Features

Computer numbers don’t always equal fact

By John Cunniff The Associated Press
Saturday March 10, 2001

Housing sales are viewed by economists as an indicator of the economy’s good or poor health, so when a real estate group reported a big sales decline in January, it deepened an already gloomy outlook. 

And it should have. Homes are catalysts. When people change addresses they tend also to spend on furniture, appliances, landscaping and various supplementary items. They may renovate, and maybe even buy a second car. 

It explains the consternation that greeted the National Association of Realtors’ announcement of a sudden, 6.6 percent drop in January sales of existing homes. It tipped the indicator arrows toward recession. 

That was on February 26. On March 7, the arrows snapped back to a more  

neutral position. 

We erred, said a Realtor spokesman, blaming computer software. Instead of a 6.6 percent decline in sales of existing homes, that sector rose a healthy 3.8 per cent, adding 480,000 sales to the original estimate. 
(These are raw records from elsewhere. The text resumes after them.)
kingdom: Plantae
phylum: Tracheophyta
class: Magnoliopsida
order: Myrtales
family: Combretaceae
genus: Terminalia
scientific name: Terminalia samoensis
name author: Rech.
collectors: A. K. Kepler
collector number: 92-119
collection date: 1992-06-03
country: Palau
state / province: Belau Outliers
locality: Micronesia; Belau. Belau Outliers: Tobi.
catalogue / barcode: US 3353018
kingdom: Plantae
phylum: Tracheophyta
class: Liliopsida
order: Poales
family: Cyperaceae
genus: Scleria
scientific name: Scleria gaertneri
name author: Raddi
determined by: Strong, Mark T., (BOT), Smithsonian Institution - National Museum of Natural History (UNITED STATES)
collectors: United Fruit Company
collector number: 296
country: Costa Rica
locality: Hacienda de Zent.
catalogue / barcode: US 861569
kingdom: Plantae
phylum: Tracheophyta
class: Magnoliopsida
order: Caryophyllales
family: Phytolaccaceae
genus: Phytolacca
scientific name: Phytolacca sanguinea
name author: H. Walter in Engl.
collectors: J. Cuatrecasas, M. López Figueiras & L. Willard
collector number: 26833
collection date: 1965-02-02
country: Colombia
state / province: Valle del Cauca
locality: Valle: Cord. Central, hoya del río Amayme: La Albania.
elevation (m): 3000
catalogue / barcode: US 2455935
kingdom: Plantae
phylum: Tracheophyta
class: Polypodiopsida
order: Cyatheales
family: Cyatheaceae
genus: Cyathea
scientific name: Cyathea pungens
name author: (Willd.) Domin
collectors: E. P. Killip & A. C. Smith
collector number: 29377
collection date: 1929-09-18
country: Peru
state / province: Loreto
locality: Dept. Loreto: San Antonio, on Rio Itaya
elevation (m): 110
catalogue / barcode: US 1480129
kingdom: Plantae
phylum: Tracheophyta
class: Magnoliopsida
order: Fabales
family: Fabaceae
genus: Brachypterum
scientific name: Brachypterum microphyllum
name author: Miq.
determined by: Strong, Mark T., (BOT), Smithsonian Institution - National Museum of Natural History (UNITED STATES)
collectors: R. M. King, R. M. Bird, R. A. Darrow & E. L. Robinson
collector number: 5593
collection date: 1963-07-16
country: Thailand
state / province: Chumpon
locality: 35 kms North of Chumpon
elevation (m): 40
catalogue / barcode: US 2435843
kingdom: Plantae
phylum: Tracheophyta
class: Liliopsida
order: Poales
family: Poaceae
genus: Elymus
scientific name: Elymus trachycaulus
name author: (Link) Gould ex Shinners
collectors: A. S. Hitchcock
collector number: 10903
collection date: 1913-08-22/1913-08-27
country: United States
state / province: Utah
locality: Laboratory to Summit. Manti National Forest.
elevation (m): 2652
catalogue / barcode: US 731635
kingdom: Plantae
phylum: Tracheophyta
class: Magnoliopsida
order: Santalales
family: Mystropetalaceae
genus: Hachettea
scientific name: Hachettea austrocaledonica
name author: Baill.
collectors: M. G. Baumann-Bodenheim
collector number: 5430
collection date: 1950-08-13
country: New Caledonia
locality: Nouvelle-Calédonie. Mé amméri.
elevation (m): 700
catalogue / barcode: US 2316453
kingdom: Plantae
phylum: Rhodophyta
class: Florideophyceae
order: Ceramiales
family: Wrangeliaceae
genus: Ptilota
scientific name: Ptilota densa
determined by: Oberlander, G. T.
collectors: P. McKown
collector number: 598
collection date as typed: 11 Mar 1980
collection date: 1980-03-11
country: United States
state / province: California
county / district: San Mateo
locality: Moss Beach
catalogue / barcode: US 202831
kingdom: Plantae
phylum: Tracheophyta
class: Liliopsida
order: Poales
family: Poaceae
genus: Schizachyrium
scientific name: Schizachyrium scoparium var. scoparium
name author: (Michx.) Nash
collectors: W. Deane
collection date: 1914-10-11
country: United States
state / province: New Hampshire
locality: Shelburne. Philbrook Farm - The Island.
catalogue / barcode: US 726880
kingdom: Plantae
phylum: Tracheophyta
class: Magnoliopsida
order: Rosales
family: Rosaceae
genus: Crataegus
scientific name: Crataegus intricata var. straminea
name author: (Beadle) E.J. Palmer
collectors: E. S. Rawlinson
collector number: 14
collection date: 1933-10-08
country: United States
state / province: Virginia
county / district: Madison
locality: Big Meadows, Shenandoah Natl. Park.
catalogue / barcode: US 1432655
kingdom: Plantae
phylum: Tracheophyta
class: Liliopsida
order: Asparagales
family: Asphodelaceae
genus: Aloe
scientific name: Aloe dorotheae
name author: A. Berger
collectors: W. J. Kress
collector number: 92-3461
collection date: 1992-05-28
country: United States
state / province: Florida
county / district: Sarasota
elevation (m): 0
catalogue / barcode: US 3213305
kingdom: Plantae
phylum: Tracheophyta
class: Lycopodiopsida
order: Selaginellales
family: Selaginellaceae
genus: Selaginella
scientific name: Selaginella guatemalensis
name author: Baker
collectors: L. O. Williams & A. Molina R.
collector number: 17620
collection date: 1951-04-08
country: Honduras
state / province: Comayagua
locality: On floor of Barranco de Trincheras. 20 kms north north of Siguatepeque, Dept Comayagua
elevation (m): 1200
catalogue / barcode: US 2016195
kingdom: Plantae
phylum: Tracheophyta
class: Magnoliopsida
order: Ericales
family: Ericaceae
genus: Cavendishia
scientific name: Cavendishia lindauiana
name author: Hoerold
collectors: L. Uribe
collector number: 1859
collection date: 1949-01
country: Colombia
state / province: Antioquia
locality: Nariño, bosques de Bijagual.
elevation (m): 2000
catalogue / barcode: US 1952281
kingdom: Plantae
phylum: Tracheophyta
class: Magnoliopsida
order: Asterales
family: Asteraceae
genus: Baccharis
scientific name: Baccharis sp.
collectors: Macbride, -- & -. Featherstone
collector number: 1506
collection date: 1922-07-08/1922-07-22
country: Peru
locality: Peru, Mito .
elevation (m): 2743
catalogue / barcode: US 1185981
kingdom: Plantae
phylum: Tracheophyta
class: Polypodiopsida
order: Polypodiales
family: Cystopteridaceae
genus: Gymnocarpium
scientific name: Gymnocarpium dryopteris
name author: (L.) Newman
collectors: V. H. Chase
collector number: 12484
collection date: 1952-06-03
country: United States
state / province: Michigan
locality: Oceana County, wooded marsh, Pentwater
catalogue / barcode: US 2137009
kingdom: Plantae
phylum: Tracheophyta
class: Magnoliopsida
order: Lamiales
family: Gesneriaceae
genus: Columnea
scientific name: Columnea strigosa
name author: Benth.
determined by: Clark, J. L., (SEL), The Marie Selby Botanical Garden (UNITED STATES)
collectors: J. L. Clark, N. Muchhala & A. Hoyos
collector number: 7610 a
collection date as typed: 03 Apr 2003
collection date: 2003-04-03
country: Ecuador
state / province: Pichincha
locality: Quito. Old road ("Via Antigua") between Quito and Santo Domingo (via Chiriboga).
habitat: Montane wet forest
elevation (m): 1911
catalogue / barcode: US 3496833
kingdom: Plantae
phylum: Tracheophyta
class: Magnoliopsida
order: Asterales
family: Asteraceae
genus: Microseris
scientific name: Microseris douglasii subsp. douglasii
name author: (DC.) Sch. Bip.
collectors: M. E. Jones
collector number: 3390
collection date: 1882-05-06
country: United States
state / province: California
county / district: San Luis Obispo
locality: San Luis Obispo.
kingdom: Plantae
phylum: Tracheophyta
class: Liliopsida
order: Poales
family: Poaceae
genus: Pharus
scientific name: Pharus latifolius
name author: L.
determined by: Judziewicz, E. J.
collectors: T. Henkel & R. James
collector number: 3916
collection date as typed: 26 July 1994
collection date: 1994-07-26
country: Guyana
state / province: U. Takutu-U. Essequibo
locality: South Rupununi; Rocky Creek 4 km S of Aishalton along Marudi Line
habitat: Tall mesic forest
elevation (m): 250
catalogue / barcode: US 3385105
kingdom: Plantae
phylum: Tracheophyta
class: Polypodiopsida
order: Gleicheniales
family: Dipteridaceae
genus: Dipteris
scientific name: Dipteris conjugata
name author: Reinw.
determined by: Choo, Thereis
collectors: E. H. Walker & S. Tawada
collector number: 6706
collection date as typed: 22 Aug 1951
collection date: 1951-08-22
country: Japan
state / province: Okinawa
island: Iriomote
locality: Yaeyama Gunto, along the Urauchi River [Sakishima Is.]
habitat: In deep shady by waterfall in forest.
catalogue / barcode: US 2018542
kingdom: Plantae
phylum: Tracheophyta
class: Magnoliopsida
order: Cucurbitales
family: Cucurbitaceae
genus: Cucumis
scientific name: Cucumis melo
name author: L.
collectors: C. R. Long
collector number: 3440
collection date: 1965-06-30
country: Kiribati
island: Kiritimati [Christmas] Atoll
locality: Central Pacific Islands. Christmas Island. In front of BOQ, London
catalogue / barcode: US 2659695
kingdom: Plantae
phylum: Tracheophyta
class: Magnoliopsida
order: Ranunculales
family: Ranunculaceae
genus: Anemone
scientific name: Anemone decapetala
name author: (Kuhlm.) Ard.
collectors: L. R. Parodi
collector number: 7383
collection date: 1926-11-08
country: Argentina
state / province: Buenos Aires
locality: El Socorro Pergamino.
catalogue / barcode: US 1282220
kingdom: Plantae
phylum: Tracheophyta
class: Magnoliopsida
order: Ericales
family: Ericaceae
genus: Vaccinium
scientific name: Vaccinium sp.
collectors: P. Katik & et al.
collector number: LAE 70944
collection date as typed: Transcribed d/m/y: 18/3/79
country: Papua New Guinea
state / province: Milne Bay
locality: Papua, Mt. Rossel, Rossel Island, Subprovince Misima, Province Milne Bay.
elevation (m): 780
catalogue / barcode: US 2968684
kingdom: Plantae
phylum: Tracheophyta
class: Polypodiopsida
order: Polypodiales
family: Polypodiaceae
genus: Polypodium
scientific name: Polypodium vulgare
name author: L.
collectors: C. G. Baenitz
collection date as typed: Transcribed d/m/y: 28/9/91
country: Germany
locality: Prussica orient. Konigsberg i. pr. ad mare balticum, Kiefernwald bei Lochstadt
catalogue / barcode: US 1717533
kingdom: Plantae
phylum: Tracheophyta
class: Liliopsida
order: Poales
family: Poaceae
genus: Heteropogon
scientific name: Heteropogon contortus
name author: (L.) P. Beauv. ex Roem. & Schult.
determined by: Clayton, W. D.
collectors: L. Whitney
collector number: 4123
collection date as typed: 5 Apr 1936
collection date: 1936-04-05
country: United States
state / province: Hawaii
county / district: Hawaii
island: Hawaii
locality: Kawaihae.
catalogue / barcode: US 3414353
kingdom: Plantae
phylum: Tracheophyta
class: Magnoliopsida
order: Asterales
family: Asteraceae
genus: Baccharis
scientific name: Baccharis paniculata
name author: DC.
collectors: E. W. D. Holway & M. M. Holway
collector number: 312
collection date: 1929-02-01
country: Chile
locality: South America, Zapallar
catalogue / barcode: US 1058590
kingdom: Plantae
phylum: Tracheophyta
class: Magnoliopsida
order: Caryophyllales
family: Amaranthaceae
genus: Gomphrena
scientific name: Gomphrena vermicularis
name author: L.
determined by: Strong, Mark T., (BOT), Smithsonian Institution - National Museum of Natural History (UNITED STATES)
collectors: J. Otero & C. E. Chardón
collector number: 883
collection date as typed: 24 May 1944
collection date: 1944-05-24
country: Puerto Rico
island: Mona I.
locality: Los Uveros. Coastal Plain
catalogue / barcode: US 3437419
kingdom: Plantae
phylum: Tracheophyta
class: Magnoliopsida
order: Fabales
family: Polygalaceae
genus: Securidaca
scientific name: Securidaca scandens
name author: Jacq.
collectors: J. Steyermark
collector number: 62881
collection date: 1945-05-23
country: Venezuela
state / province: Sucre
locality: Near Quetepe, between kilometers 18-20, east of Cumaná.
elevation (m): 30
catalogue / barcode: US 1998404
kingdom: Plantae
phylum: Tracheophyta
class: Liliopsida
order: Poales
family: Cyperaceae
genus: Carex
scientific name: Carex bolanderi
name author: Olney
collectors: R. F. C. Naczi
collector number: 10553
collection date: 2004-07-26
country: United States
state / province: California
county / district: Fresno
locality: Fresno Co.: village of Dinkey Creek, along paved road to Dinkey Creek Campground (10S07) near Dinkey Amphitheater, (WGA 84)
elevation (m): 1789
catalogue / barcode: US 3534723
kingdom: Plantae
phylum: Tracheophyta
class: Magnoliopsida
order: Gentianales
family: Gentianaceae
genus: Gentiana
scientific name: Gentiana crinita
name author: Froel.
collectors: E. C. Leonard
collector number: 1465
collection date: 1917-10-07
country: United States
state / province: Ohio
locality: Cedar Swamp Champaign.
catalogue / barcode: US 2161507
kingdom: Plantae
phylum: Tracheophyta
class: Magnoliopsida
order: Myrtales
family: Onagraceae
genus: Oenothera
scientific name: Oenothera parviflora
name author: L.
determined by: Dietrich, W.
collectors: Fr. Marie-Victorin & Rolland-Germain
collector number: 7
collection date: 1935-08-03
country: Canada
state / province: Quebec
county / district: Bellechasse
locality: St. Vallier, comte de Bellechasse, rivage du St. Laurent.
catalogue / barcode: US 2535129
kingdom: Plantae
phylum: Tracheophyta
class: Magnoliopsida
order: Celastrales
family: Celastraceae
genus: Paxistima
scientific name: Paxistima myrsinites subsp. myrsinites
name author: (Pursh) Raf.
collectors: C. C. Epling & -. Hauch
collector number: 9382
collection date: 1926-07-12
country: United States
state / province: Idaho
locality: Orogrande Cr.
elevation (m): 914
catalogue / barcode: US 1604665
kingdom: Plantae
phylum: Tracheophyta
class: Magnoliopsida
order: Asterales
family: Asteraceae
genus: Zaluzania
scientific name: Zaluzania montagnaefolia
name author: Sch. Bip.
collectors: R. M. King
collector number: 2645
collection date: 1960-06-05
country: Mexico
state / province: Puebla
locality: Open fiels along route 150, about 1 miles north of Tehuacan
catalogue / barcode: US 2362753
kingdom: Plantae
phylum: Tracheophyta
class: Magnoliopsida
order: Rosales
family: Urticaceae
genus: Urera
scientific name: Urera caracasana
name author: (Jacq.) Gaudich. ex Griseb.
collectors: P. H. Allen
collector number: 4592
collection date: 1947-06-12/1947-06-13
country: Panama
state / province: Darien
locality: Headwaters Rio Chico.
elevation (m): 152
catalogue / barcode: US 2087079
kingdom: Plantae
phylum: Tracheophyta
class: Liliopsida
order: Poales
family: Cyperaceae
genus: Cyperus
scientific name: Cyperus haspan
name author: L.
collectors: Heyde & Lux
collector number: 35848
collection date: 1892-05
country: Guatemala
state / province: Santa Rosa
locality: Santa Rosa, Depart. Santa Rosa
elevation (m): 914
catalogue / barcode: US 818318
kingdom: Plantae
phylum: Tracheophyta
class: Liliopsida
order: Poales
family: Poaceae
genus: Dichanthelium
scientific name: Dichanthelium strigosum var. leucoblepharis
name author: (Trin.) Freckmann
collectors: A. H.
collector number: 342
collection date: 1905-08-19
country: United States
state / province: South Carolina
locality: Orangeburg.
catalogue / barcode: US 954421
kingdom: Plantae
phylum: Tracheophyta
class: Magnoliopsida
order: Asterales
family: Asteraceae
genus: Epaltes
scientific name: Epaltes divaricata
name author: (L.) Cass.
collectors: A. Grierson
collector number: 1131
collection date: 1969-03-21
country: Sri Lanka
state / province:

Because this is a big economy producing big numbers, small glitches can become magnified into popular misinterpretations. But it isn’t glitches alone that cause problems. The best numbers can do it, too. 

It has become that way, ironically, as more people with more money react to government economic numbers that once concerned only a circle of professionals – academics, economists, executives, government officials. 

Now, more people than ever are directly invested in the economy via home ownership, stocks, mutual funds, 401(k)s and other individual retirement plans, corporate pension plans, credit cards and the like. They are better educated, too, and the media serves them more and more information. 

The reaction to computer numbers can be immediate rather than delayed, as it once was. And magnified, too. And, unlike the old days when the pros knew the limitations of numbers, worsened by imperfect understanding. 

It is not fully understood, for example, that numbers may be subject not only to errors, but to incomplete data. That they are often revised. That they may be seasonally adjusted, perhaps imperfectly. That some are meaningful, some not. 

But as reliance on computer-driven numbers grows, the pros are having their problems and those problems can cause economic landslides. 

The evidence is played out daily: semiconductor and other industries overestimating their markets’ growth rates; bad guidance from Wall Street; corporate chiefs lowering earnings estimates made just a month earlier. 

There may be no substitute for running an economy by the numbers, but a bit of old fashioned intuition can occasionally help lessen the impact. 

It is difficult, though, and can be embarrassing to attempt defending instinct and intuition, while the worst of decisions can find an alibi and security in blaming the computer numbers. Ask weather forecasters. 

Numbers in a modern economy, though off the mark and misinterpreted to boot, seem chiseled out of the hard rock of truth. They dictate.